Accelerator, and the Winners (If You Can Call it That)
Monday was the first ever SXSW Accelerator, and the roster was packed with 40% Texas companies, which I thought was pretty cool. I didn’t know that the rotating panel of judges was scoring the companies, but it’s a good idea to have the SXSW version of the DEMO God award. Despite the shortness of the 2-minute pitches, the judges had some really quality Q&A after the pitch with each company. After all the interactions, each judge would fill out their scoring form.
If there are four awards then my simplistic math says that 40% from Texas equals for sure one, possibly two awards for Texas companies. Somehow in a miraculous moment of clarity the west coast heavy panel chose all California companies as winners. Huh? Seriously?
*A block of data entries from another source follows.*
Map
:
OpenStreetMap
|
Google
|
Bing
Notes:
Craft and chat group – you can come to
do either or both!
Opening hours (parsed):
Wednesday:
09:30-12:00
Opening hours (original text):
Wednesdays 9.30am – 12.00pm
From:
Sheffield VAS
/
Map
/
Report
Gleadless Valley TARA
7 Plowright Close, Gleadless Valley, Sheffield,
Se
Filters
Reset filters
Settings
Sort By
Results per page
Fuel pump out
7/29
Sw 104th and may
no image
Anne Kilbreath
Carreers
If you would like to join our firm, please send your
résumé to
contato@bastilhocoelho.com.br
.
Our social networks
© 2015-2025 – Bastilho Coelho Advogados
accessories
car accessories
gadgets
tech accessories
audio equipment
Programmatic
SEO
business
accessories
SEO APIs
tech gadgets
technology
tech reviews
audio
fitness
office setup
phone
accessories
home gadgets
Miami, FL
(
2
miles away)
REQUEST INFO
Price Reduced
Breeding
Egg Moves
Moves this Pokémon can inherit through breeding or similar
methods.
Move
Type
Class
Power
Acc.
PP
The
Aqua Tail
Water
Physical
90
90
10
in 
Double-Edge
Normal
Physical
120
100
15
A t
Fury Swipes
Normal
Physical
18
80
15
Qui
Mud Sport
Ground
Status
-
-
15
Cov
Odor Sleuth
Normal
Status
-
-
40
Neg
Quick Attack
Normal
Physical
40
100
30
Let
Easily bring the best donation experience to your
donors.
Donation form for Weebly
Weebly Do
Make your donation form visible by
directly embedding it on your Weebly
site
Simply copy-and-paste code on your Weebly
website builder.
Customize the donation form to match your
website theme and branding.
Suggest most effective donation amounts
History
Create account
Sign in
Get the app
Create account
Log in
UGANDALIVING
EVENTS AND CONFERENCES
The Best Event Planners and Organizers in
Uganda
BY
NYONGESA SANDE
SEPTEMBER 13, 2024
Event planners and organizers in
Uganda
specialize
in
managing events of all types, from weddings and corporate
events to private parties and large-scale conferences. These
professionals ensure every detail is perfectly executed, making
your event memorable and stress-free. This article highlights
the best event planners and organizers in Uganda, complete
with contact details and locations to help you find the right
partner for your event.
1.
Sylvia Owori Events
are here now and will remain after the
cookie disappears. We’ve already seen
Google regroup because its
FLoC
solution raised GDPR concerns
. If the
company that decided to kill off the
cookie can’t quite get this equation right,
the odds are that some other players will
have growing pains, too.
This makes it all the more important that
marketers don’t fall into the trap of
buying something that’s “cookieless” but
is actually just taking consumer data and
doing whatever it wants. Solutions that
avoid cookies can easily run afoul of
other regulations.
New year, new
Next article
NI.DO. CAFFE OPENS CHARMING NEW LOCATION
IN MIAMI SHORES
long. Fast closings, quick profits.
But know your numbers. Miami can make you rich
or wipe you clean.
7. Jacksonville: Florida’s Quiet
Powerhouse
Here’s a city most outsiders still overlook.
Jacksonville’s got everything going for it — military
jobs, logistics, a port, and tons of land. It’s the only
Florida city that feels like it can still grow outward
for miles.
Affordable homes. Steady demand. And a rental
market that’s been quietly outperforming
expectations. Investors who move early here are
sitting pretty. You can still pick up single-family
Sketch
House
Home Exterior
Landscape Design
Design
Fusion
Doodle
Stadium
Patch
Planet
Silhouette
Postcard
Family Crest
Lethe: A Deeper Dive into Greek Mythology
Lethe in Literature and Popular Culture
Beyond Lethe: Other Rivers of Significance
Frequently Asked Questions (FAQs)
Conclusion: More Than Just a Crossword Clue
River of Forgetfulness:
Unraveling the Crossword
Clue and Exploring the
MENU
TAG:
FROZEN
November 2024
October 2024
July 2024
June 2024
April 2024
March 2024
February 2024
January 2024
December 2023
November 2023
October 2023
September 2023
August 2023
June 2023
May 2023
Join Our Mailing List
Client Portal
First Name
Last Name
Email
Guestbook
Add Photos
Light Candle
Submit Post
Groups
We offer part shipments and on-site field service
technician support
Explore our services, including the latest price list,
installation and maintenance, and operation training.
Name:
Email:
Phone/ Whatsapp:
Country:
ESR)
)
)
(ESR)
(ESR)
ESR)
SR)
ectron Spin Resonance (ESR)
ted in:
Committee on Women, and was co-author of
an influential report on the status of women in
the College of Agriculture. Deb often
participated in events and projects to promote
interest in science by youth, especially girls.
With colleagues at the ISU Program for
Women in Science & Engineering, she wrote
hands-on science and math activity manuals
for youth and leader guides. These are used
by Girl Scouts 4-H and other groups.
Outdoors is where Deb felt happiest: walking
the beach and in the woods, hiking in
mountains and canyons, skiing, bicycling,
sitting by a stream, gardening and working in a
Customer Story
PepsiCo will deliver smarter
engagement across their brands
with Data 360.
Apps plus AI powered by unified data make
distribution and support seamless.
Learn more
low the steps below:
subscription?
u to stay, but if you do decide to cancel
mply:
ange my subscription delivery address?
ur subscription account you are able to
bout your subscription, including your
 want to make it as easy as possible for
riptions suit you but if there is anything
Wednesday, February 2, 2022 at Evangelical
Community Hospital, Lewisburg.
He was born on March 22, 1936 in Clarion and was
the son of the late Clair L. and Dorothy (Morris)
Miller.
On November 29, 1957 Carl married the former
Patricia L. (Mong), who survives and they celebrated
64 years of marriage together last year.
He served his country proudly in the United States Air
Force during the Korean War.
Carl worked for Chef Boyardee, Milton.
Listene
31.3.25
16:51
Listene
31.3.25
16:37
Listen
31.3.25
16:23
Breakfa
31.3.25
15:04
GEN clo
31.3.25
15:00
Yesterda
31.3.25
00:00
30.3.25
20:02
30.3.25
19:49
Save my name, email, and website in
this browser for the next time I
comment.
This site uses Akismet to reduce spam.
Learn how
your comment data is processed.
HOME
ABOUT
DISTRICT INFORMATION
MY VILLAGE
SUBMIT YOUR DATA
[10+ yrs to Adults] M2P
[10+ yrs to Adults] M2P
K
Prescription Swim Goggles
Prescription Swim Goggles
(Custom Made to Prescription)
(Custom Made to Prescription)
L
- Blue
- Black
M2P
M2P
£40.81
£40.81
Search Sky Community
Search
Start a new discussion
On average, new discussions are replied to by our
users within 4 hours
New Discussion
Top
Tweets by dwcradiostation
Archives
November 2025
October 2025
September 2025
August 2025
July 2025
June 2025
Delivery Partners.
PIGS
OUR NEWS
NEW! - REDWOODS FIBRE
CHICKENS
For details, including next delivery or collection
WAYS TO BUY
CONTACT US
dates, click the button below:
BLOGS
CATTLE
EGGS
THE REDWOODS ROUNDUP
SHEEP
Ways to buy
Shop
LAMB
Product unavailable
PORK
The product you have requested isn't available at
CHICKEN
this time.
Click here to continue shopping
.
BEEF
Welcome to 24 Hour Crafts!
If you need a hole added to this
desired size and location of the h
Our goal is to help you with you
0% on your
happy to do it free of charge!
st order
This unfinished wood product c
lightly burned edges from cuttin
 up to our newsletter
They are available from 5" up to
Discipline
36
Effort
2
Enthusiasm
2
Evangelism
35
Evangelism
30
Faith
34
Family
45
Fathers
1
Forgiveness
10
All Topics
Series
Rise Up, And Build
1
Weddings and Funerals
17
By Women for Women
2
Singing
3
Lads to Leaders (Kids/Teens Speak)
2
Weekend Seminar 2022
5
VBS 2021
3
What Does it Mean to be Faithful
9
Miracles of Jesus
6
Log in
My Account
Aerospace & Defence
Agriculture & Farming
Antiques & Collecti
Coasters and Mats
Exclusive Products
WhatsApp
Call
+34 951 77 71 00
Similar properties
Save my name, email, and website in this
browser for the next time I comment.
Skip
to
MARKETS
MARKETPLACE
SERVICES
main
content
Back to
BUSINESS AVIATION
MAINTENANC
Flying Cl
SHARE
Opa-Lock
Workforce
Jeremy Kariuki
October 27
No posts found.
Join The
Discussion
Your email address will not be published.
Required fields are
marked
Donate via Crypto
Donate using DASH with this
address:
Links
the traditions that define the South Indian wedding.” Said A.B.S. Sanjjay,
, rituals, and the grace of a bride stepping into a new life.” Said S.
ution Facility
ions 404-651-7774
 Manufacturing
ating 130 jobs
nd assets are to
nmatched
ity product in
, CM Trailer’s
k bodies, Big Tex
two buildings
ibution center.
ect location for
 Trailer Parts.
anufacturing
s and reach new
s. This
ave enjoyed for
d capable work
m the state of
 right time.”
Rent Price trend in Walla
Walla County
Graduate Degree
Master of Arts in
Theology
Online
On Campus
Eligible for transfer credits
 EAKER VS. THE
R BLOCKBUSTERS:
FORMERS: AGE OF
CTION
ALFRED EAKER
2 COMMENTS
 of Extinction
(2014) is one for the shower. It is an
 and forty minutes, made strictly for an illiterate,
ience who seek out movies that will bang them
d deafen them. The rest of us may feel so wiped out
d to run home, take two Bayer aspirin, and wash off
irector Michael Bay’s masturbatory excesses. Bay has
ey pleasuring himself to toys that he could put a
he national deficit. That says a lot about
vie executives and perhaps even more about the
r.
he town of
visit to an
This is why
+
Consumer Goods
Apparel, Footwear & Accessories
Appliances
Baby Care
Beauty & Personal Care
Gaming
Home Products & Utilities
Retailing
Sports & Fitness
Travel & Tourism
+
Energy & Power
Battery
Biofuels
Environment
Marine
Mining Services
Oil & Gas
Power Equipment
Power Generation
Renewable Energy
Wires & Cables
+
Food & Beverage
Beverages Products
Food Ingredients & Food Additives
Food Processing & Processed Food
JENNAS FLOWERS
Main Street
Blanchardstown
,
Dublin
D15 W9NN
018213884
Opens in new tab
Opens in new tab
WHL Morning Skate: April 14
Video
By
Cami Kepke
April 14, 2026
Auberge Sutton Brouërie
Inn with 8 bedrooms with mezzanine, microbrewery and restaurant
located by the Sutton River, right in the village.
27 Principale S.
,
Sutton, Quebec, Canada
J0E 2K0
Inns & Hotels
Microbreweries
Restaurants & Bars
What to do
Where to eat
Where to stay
I don’t want to take anything away from the companies themselves that won, but I’m not sure the playing field is even. Let’s take Ribbit for instance. Ribbit was founded in February of 2005 (is that still a startup?) and was sold to British Telecom for $105M in July of last year. So, of course Ribbit has a well rehearsed 2-minute pitch and a solid business model. Lack of feces, Mr. Holmes.
So what does Ribbit have in common with companies like Hourville, or OtherInBox, or Piryx that are being bootstrapped by their founders and are starting to get some incredible traction? It makes me wonder what the judging criteria is.
Weardrobe was another winner, and a great idea. I thought it was cool two years ago when Ian Clarke’s fiance did the same thing. For the record, the other two winners were Tubemogul, and Popcuts. Congratulations to all the winners, I’m just not sure exactly what “winning” means.